The number of cases of Lyme disease cases in Canada keeps growing and there is consensus that case numbers are under-detected but there isn’t agreement by how much. Officials only record those cases they are absolutely sure of so very conservatively there is likely to be at east 90% under-detection. The Canadian test for Lyme disease misses at least one third of patients who truly do have the disease but physicians haven’t been made aware of this.
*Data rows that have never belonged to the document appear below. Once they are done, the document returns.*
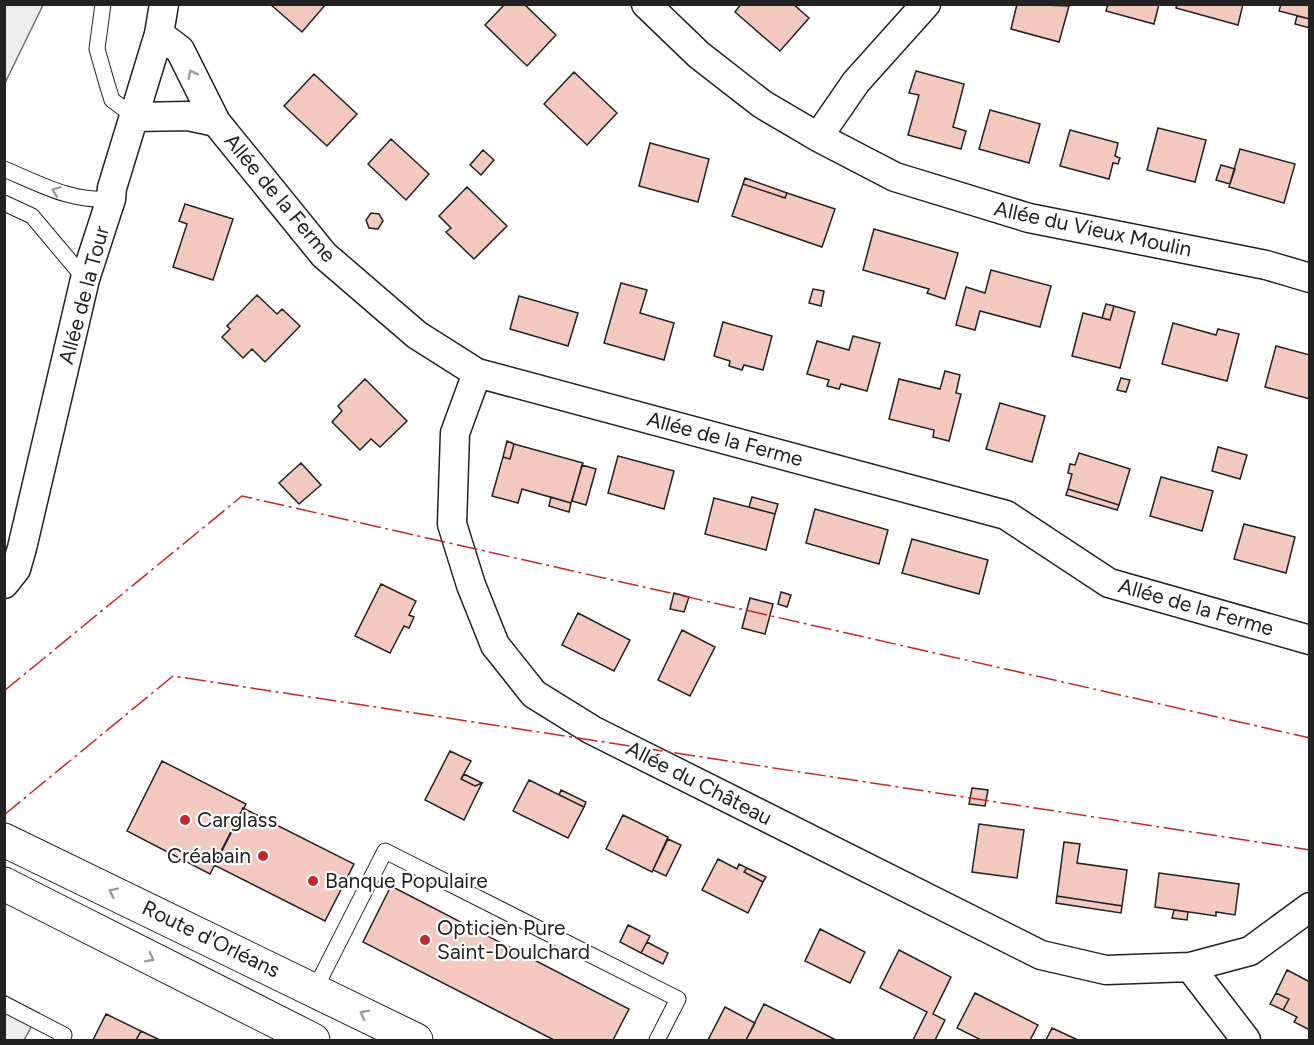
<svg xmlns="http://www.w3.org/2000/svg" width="1314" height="1045" viewBox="0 0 1314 1045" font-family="Figtree,sans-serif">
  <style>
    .parking { fill: #ededed; stroke: #6f6f6f; stroke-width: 1.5 }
    .building { fill: #f3c9c0; stroke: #222; stroke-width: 1.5 }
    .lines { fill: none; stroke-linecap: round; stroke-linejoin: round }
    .lane-casing { stroke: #222; stroke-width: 17 }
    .street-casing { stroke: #222; stroke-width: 31 }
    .primary-casing { stroke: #222; stroke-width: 35 }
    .lane { stroke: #fff; stroke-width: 15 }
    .street { stroke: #fff; stroke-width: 28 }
    .primary { stroke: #fff; stroke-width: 33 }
    .power { stroke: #c62828; stroke-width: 1.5; stroke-dasharray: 21 4.5 3 4.5; stroke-linecap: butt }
    .oneway { stroke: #9c9c9c }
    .poi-dot { fill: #c62828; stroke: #fff; stroke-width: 2 }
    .labels { text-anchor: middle; stroke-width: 4.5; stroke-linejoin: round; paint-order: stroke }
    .street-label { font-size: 21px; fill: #222; stroke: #fff }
    .poi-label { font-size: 21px; fill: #222; stroke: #fff; text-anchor: start }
  </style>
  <rect width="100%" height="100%" fill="#fff"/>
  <path class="parking" d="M5 4 43 5 5 83 4 5Z
    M4 995 39 1013 24 1040H5Z"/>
  <path class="building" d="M270 4H326L302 32Z
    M505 4H524L556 35 527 66 485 25Z
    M741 4H793L809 18 780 51 735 12Z
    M1017 4 1069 6 1059 42 1011 29Z
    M1108 4H1159L1154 24 1106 11Z
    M1177 4H1243L1238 25 1176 8Z
    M1281 4H1310V19L1279 11Z
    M1297 16 1310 19V28L1295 24Z
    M916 71 964 84 953 127 966 131 961 149 908 135 919 95 909 93Z
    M574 72 617 113 587 145 544 104Z
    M314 74 357 114 327 146 284 106Z
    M990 110 1040 124 1029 163 979 149Z
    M1158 128 1206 140 1195 182 1147 170Z
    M1070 130 1118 143 1115 156 1120 158 1118 164 1113 163 1109 179 1060 166Z
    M391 139 429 174 406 200 368 164Z
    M650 143 709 159 698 202 639 186Z
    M1240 149 1295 164 1284 203 1229 187Z
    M483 150 494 160 481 175 470 165Z
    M1221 165 1235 169 1230 184 1216 180Z
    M745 178 787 193 785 198 743 184Z
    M743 184 785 198 787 193 835 209 822 247 732 216Z
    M467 187 507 226 474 259 446 232 451 228 439 216Z
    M185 204 233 219 213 280 173 267 187 224 179 221Z
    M371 213 379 214 383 221 378 229 369 228 366 220Z
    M874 229 958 253 945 299 927 293 929 289 863 270Z
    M991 270 1051 286 1040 327 980 311 975 330 956 325 966 287 985 293Z
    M621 283 647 290 640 313 674 323 664 360 604 343Z
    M813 289 824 291 821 306 809 303Z
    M257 295 277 314 282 309 300 326 265 362 252 349 243 358 222 337 230 329 227 326Z
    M519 296 578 313 568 346 510 329Z
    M1106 304 1114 306 1110 320 1102 318Z
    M1114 306 1135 312 1120 368 1072 356 1083 313 1110 320Z
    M723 322 772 336 763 370 744 365 742 370 729 366 730 361 714 356Z
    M1173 323 1216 335 1218 329 1239 334 1227 381 1162 364Z
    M853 336 880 343 867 391 841 384 839 389 827 386 829 380 807 374 817 341 849 350Z
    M1276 346 1310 355V399L1265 387Z
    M945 371 960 375 956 393 961 394 949 441 933 437 934 430 889 419 899 379 940 389Z
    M1121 378 1130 380 1126 392 1117 390Z
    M365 379 407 421 380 447 371 439 360 450 332 422 342 411 338 406Z
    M1000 403 1045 416 1032 462 986 449Z
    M507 441 514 444 510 459 503 457Z
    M514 444 583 463 571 503 522 489 518 503 492 496 503 457 510 459Z
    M1218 447 1247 455 1240 479 1212 471Z
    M1079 453 1130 469 1119 505 1068 489 1072 474 1068 473 1070 464 1075 465Z
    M618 456 674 471 664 509 608 493Z
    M301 463 321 485 299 504 279 483Z
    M582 465 596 469 586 505 572 501Z
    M1161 477 1213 491 1202 531 1150 516Z
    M1068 489 1119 505 1117 510 1066 495Z
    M551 497 571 503 569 512 549 506Z
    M752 497 778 504 775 514 749 507Z
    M714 498 775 514 766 550 705 534Z
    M815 509 888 530 879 564 806 543Z
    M1244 524 1295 537 1286 573 1234 559Z
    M912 539 988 560 979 594 902 573Z
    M381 584 416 601 409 615 414 617 409 628 404 626 390 653 355 636Z
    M781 592 791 595 787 607 778 604Z
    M674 593 689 597 684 612 670 609Z
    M750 598 773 604 765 634 742 628Z
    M578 613 630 640 614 671 562 645Z
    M682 630 715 647 690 696 658 680Z
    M450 751 471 761 461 779 475 786 482 783 464 820 425 800Z
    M162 761 246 804 210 874 127 831Z
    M464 774 482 783 475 786 461 779Z
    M529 780 584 807 568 838 513 811Z
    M972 788 988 790 985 806 969 804Z
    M561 790 586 802 584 807 559 795Z
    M243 808 354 864 325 921 214 865Z
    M623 815 668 837 652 872 606 849Z
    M979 824 1024 830 1017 878 972 872Z
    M668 839 681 845 666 876 653 870Z
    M1064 842 1080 844 1077 863 1127 870 1122 906 1057 896Z
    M718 859 737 869 739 864 747 868 744 872 763 882 748 913 702 890Z
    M747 868 766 877 763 882 744 872Z
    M1159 873 1239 884 1235 915 1216 912V916L1155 907Z
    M391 886 629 1009 613 1040H554L363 942Z
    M1057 896 1122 906 1121 913 1056 903Z
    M1174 910 1188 912 1187 920 1172 918Z
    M628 925 650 936 641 953 620 942Z
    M820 929 865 952 850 983 805 961Z
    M647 942 668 953 663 964 641 953Z
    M899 950 951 977 933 1014 945 1020 935 1040H913L927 1012 880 988Z
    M1287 970 1310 982V1030L1294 1022 1297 1017 1283 1010 1289 999 1276 993Z
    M975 993 1038 1025 1030 1040H981L957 1028Z
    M1276 993 1289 999 1283 1010 1270 1004Z
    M764 1004 836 1040H746Z
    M725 1007 755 1023 746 1040H708Z
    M106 1014 141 1031 136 1040H93Z
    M1052 1028 1078 1040H1046Z
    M141 1031 160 1040H136Z"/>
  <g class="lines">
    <defs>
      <path id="lane" d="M103 4 97 49 107 84 112 100 135 117
        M4 169C40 184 71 202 111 199
        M4 203 32 216 85 279
        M315 989 385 851 678 999 657 1040
        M4 1004 64 1035 61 1040"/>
      <path id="street" d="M646 4 699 55 762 104 818 137 895 177 1029 218 1266 265 1310 278
        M159 34 180 50 216 122 324 255 417 335 477 373 1006 515 1109 583 1310 640
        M135 117 188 116 216 122
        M818 137 856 82 926 4
        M477 373 455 433 452 524 471 585 495 645 534 694 592 730 1041 955 1106 970 1190 967 1250 951 1310 907
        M4 584 16 569 22 548 85 279 111 199 112 188 159 34 164 4
        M1190 967 1246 1040"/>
      <path id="primary" d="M4 840 416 1040
        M4 884 313 1040"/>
    </defs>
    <use href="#lane" class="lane-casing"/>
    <use href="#street" class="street-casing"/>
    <use href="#primary" class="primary-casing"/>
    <use href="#lane" class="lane"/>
    <use href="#street" class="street"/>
    <use href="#primary" class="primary"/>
    <path class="power" d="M4 691 242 496 1310 738
      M4 815 173 676 1310 850"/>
  </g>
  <defs><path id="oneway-chevron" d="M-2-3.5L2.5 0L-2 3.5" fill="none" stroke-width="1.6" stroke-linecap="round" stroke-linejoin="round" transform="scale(1.5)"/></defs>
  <g class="oneway">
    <use href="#oneway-chevron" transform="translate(192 74) rotate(-117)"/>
    <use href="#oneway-chevron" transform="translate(56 191) rotate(-159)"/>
    <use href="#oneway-chevron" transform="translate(113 892) rotate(-154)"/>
    <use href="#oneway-chevron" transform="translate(150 958) rotate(27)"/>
    <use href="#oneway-chevron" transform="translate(364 1014) rotate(-153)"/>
  </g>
  <g class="poi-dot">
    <circle cx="185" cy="820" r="6"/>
    <circle cx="263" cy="856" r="6"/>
    <circle cx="313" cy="881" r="6"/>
    <circle cx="425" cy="940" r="6"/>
  </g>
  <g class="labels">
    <g class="street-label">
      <text transform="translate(280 198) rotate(50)" y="7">Allée de la Ferme</text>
      <text transform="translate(1093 229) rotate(12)" y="7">Allée du Vieux Moulin</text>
      <text transform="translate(84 295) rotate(-75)" y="7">Allée de la Tour</text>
      <text transform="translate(725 439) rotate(15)" y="7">Allée de la Ferme</text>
      <text transform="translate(1196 607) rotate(16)" y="7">Allée de la Ferme</text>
      <text transform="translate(699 783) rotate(27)" y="7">Allée du Château</text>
      <text transform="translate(211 939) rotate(26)" y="7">Route d'Orléans</text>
    </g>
    <g class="poi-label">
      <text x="197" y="827">Carglass</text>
      <text x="251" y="863" text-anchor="end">Créabain</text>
      <text x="325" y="888">Banque Populaire</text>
      <text x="437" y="935">Opticien Pure<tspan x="437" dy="24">Saint-Doulchard</tspan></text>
    </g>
  </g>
  <rect width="1314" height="1045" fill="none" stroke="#222222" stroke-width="12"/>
</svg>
All pandemics, from polio on down have their chronic forms. If caught early, Lyme is fairly easy to treat. However, similar to long-COVID it is agreed that 20% of patients will go to develop worsening health problems, be forced to drop out of school or the work force and are in danger of losing their homes. A small percentage of a very big number is still a big number. Suicide is not an infrequent outcome. Many Lyme patients have been disrespected, disbelieved, have suffered medical gaslighting, PTSD and as result are now applying for MAiD. Physicians are still graduating with the understanding that chronic fatigue [ME/CFS] long-COVID and Lyme are fake diseases. They are being taught to treat the patient nicely, just get the patient out of the office and send them to whoever will make them feel better such as the physiotherapist.
Lyme was misclassified as a minor nuisance disease in 1994 when the insurance industry red-flagged it as being too expensive to treat. It belongs in the same health threat category as cancer, Ebola, HIV/ AIDS, Zika, West Nile. Lyme is a very debilitating multi-staged, multi-system disease. Patients are clearly suffering and despite your point of view clearly deserve help.
Lyme is a highly contested disease with patients caught between two feuding medical societies with diametrically opposed views on the nature of the disease based on their interpretations of the same three small government studies, the most recent of which was completed 21 years ago. Most specialists have seen cases of Lyme but failed to recognize it because it can mimic so many others such as ALS, Alzheimer’s, fibromyalgia and ME/CFS. MS doesn’t just look like Lyme, in many cases it is Lyme. Infectious disease doctors are very unhappy dealing with neuro-invasive organisms such as COVID and Borrelia bacteria responsible for Lyme. Patients remain contested and diagnosis may depend on what lens the specialist is using.
The model for Lyme treatment should be TB. Complex disseminated Lyme is treatable with a combination of antibiotics to take care of the different forms this immune evasive bacteria [Borrelia burgdorferi] can take. Prof. Ying Zhang has compared current treatments with a single antibiotic to pretending to kill dandelions with a lawnmower. Unfortunately, PHAC has prioritized the preservation of the antibiotic supply over returning Canadians to health. Patients are just road kill on the way to profit for the long-term disability industry that doesn’t want to underwrite the cost of treating chronic Lyme. Death can be highly cost effective.
Our government Ministers seem unaware that the advice they are being given is corrupted and that their advisors are actually industry lobbyists. And so it is in the Department of Health where infectious disease doctors Howard Njoo and Tam with their close ties to AMMI Canada, the IDSA, CDC and WHO advise the Minister. PHAC is now reduced to a cheerleading role of health promotion and being gate keepers of research dollars and direction administered through CIHR. They refer physicians to the private AMMI website for Lyme disease management. AMMI Canada members don’t recognize chronic Lyme, don’t treat patients with chronic Lyme and any physician in Canada that treats Lyme beyond the 10 days allowed by the restrictive IDSA guidelines risks being investigated and loss of their medical license.